**Material for this exercise**

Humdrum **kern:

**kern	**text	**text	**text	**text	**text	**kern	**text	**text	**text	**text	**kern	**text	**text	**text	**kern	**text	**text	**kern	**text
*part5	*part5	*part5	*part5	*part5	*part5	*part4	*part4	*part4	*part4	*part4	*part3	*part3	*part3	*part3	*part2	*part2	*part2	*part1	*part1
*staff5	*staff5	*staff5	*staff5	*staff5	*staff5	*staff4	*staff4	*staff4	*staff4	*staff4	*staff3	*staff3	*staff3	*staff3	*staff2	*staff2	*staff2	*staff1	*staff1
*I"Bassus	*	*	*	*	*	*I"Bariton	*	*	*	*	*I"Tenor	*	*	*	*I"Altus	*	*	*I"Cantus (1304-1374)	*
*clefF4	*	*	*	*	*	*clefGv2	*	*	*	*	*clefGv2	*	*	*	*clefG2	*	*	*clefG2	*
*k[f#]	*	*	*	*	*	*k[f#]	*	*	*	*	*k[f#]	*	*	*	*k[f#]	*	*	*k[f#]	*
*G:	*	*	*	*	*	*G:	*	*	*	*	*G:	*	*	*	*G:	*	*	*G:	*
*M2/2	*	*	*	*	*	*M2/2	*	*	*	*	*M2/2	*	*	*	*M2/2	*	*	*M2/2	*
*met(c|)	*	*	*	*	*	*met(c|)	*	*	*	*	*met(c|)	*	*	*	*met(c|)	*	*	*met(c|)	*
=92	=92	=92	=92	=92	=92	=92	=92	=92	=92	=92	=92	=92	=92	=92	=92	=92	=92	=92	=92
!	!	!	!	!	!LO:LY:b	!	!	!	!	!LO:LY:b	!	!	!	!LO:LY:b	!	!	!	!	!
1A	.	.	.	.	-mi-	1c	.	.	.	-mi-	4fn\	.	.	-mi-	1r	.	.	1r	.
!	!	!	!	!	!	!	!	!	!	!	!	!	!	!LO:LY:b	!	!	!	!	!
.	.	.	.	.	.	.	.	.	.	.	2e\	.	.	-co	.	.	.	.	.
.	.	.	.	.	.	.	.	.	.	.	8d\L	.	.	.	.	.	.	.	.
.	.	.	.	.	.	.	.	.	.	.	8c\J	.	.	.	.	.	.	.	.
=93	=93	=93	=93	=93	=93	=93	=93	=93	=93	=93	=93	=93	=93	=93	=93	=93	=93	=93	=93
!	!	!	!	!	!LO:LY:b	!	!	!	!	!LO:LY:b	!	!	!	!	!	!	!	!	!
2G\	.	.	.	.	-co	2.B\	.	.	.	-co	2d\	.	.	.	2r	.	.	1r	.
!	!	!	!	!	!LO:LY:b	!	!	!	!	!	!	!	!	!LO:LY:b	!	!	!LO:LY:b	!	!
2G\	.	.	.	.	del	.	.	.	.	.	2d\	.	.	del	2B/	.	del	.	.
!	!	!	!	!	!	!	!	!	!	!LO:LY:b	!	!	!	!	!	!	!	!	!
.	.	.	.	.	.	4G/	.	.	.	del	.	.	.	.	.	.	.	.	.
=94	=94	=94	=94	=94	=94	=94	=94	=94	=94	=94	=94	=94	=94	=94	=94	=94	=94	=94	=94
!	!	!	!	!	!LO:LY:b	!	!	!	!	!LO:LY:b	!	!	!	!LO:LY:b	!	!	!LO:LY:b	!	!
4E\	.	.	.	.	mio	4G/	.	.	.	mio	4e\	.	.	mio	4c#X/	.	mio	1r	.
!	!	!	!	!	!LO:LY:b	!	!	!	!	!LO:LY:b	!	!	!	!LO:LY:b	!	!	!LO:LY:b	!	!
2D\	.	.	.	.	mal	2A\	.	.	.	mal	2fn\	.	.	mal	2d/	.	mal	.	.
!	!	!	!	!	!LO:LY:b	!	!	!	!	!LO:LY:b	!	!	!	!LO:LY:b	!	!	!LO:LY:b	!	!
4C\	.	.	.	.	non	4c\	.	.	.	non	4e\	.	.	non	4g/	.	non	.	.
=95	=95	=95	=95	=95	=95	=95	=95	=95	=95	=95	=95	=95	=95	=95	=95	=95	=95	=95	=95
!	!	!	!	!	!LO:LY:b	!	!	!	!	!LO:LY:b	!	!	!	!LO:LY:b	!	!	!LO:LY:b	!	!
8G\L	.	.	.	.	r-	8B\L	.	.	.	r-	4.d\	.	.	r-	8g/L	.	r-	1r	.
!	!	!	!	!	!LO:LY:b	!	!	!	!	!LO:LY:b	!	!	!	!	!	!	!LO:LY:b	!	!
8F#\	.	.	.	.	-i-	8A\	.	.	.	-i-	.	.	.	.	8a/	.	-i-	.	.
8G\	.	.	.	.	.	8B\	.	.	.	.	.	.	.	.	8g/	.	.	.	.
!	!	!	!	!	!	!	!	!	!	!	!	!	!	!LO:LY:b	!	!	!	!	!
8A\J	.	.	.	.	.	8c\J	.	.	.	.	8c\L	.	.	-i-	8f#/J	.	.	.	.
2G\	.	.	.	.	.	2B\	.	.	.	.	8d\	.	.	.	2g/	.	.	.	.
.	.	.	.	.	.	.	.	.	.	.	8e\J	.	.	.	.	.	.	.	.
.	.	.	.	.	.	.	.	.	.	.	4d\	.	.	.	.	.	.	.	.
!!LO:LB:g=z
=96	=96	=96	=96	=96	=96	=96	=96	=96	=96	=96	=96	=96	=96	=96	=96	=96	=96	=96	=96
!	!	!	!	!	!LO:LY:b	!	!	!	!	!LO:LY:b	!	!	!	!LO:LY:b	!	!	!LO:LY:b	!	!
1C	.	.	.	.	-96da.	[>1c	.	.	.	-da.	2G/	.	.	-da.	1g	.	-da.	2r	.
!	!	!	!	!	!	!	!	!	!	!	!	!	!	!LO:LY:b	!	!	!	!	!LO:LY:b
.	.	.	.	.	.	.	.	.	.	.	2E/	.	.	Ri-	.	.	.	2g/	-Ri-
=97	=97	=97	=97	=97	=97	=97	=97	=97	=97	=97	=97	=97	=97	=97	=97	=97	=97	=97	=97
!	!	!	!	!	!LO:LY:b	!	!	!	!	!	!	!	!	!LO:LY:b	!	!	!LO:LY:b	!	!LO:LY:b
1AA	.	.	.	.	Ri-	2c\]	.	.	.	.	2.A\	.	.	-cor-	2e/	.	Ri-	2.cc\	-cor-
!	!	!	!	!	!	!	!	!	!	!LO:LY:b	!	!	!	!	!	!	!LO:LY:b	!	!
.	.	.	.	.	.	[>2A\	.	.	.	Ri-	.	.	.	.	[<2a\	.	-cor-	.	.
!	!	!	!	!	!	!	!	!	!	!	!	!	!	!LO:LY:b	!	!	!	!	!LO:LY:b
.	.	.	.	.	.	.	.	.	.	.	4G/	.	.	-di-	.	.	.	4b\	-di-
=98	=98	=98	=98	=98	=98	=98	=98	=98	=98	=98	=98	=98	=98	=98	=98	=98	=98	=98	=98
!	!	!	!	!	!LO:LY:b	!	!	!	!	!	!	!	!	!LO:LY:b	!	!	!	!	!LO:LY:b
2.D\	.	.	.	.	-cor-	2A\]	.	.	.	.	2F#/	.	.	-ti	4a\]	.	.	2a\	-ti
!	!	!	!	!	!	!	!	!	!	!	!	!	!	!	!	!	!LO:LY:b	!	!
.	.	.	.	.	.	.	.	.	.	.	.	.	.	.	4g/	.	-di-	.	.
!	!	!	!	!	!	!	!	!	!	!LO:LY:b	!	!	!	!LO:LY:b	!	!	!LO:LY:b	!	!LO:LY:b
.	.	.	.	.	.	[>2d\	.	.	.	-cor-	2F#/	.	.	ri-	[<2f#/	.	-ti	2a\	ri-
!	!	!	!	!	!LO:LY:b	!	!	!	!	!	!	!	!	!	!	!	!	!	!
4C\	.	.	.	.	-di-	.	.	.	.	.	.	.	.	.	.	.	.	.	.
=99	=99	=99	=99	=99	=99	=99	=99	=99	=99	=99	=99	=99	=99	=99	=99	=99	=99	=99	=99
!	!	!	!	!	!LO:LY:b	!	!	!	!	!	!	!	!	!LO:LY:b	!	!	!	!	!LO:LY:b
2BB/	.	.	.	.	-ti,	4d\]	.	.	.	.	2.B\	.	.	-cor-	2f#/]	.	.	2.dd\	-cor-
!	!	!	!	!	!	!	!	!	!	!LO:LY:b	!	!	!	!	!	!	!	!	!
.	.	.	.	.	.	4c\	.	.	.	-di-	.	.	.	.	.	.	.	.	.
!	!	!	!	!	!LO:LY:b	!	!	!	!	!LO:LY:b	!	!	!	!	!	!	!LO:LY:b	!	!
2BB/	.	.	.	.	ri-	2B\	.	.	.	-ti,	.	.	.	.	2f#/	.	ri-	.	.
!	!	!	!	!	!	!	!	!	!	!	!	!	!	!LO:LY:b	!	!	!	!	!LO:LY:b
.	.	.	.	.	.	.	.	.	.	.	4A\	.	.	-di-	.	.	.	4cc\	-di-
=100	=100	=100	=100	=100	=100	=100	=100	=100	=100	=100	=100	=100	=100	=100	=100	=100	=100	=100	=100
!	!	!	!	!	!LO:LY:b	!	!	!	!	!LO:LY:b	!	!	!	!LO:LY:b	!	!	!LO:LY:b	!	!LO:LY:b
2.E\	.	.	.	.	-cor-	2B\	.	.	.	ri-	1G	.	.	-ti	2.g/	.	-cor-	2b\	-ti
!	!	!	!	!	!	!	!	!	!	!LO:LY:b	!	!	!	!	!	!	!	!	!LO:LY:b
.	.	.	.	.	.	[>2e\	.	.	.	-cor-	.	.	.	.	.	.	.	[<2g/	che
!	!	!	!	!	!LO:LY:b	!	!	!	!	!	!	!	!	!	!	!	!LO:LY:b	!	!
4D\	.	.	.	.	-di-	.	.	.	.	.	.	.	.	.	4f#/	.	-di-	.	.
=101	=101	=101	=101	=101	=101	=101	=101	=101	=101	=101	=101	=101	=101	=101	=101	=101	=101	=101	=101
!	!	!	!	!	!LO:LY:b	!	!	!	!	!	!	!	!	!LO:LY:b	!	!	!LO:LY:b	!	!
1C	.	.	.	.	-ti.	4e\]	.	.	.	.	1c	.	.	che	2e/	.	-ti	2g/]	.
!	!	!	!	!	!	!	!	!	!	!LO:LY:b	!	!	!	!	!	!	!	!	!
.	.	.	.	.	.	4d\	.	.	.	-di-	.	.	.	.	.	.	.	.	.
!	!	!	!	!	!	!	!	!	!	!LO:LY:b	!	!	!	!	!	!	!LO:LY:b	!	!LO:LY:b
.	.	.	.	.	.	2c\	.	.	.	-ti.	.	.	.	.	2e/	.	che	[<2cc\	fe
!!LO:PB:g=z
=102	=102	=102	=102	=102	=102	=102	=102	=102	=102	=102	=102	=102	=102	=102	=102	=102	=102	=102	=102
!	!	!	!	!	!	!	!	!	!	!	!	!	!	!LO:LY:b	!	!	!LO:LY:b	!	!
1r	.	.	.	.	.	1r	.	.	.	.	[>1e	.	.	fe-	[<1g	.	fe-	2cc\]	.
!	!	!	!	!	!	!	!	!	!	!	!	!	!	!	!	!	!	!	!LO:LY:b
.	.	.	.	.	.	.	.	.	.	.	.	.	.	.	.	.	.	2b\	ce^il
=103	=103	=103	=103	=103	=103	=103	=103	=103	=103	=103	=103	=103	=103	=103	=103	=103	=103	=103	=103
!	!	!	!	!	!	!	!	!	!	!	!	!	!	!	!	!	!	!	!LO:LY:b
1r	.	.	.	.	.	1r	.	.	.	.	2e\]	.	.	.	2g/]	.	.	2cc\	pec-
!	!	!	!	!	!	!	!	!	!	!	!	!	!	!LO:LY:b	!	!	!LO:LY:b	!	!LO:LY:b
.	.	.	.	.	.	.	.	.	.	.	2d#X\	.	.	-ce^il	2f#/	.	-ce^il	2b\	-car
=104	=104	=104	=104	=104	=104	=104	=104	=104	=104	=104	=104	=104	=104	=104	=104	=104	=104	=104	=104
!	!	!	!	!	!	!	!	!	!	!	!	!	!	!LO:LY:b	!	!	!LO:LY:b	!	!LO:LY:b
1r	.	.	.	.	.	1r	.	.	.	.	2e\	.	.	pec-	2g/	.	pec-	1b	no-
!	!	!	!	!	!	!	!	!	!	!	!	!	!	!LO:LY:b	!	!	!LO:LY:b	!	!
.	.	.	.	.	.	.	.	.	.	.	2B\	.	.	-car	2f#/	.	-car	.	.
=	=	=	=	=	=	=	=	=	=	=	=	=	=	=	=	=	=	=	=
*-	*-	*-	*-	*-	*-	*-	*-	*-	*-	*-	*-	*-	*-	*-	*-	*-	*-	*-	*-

**Stated exercise**
How many lines of the entries above contain the string "kern"? Reply with the number alone.

**Right answer**
2